Drop every picture. Return the rest of the entries exactly.

────────

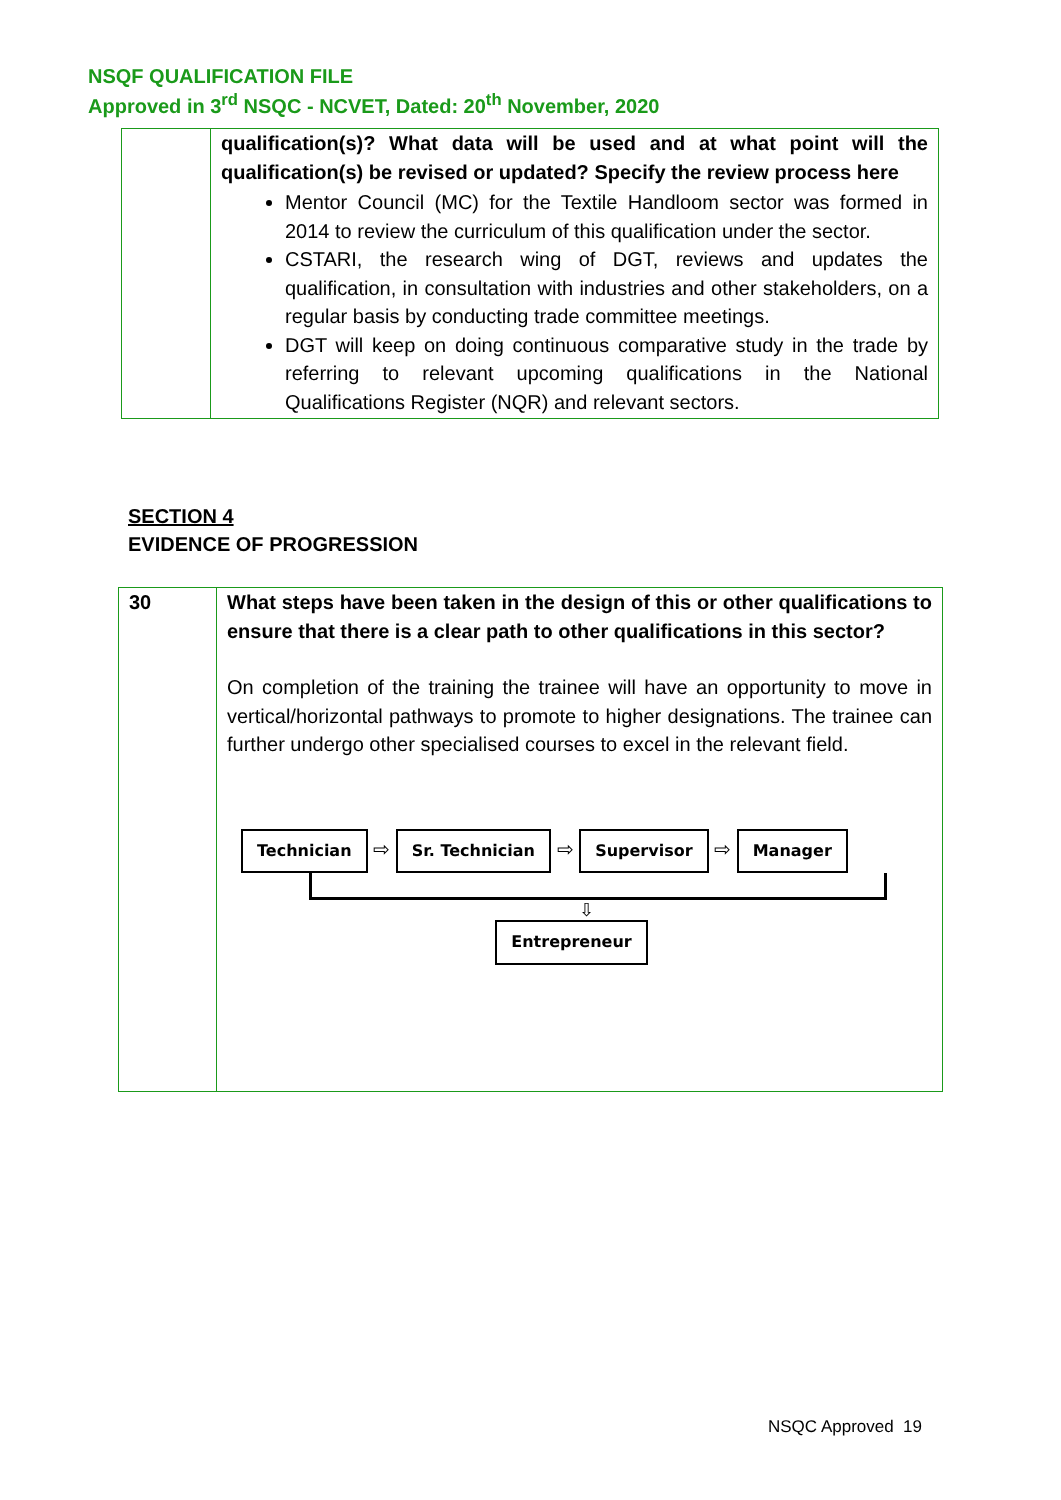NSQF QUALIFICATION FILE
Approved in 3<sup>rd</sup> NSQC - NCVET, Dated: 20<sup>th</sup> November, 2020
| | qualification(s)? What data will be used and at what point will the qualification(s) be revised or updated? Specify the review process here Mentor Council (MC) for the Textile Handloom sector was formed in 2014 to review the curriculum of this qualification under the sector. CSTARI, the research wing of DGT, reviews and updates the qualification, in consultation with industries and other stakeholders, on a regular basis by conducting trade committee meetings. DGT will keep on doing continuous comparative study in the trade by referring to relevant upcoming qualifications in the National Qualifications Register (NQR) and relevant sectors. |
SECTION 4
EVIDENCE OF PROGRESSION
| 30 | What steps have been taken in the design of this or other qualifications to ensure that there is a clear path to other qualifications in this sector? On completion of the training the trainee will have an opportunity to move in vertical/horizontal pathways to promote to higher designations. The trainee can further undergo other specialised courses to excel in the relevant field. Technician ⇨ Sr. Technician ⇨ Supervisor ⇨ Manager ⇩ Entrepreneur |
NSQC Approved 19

────────

■ Solved problem
NSQF QUALIFICATION FILE
Approved in 3<sup>rd</sup> NSQC - NCVET, Dated: 20<sup>th</sup> November, 2020
| | qualification(s)? What data will be used and at what point will the qualification(s) be revised or updated? Specify the review process here Mentor Council (MC) for the Textile Handloom sector was formed in 2014 to review the curriculum of this qualification under the sector. CSTARI, the research wing of DGT, reviews and updates the qualification, in consultation with industries and other stakeholders, on a regular basis by conducting trade committee meetings. DGT will keep on doing continuous comparative study in the trade by referring to relevant upcoming qualifications in the National Qualifications Register (NQR) and relevant sectors. |
SECTION 4
EVIDENCE OF PROGRESSION
| 30 | What steps have been taken in the design of this or other qualifications to ensure that there is a clear path to other qualifications in this sector? On completion of the training the trainee will have an opportunity to move in vertical/horizontal pathways to promote to higher designations. The trainee can further undergo other specialised courses to excel in the relevant field. Technician ⇨ Sr. Technician ⇨ Supervisor ⇨ Manager ⇩ Entrepreneur |
NSQC Approved 19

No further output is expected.